Molecular Engineering of Self-Folded Lithium Salts toward High-Energy and High-Power Lithium Metal Pouch Cells
Yu Ou, Yingchun Xia, Da Zhu, Changjian Li, Pan Zhou, Wenhui Hou, Yang Lu, Shuaishuai Yan, Xuan Song, Hangyu Zhou, Zhi Liu, Xiao Ma, Yuhao Wu, Xuwen Peng, Kezhuo Li, Lai Wei, Hao Liu, Hong Xu, Kai Liu
Abstract
Molecular engineering of electrolytes for practical high-power and high-energy lithium metal batteries (LMBs) is a significant challenge due to the difficulty of simultaneously achieving high Li + transport efficiency, minimal gas evolution, and stable cathode-electrolyte and anode-electrolyte interphases (CEI and SEI, respectively), with low charge-transfer resistance. Here, we introduce a fluorinated asymmetric lithium salt, lithium (2-(2-(2,2-difluoroethoxy)ethoxy)ethyl) ((trifluoromethyl)sulfonyl)amide (LiFOA), designed to optimize electrolyte physicochemical/electrochemical properties for stable LMB pouch cells under fast cycling conditions. LiFOA features a Li + -affinitive side chain, which folds up and suppresses anion migration, resulting in a significantly heightened Li + transference number ( t Li + ). Moreover, the folding enables a self-cleaning mechanism for both the SEI and CEI. Thus, robust and ultrathin CEI and SEI with low charge-transfer resistance are self-evolved simultaneously. Importantly, a semifluorinated methyl terminal of the side chain further optimizes molecular folding strength with a tuned donor number, which not only elevates the electrochemical stability of the functional salt but also significantly mitigates the gas-evolution issue of the electrolyte during harsh cycling of the battery.

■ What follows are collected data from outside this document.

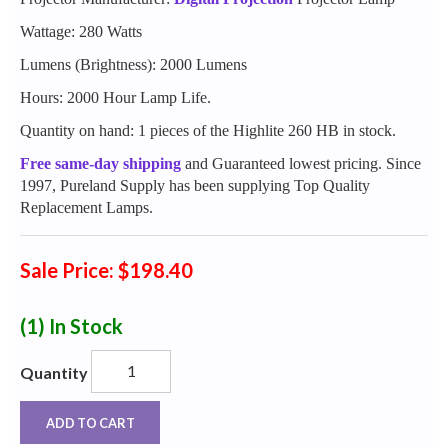
Wattage: 280 Watts
Lumens (Brightness): 2000 Lumens
Hours: 2000 Hour Lamp Life.
Quantity on hand: 1 pieces of the Highlite 260 HB in stock.
Free same-day shipping
and Guaranteed lowest pricing. Since
1997, Pureland Supply has been supplying Top Quality
Replacement Lamps.
Sale Price: $198.40
(1)
In Stock
Quantity
ADD TO CART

Through this molecular design, industrial pouch cells with LiFOA achieve an outstanding combination of practical demanding performances in terms of high energy density (523 W h kg –1 at 0.1 C), high power density (1782 W kg –1 at 5 C), excellent cycling stability, suppressed gas evolution, modest cell volume expansion, and a significantly lowered defect under rigorous operating conditions, highlighting LiFOA’s potential for next-generation high-energy-density and high-power-density practical LMB applications.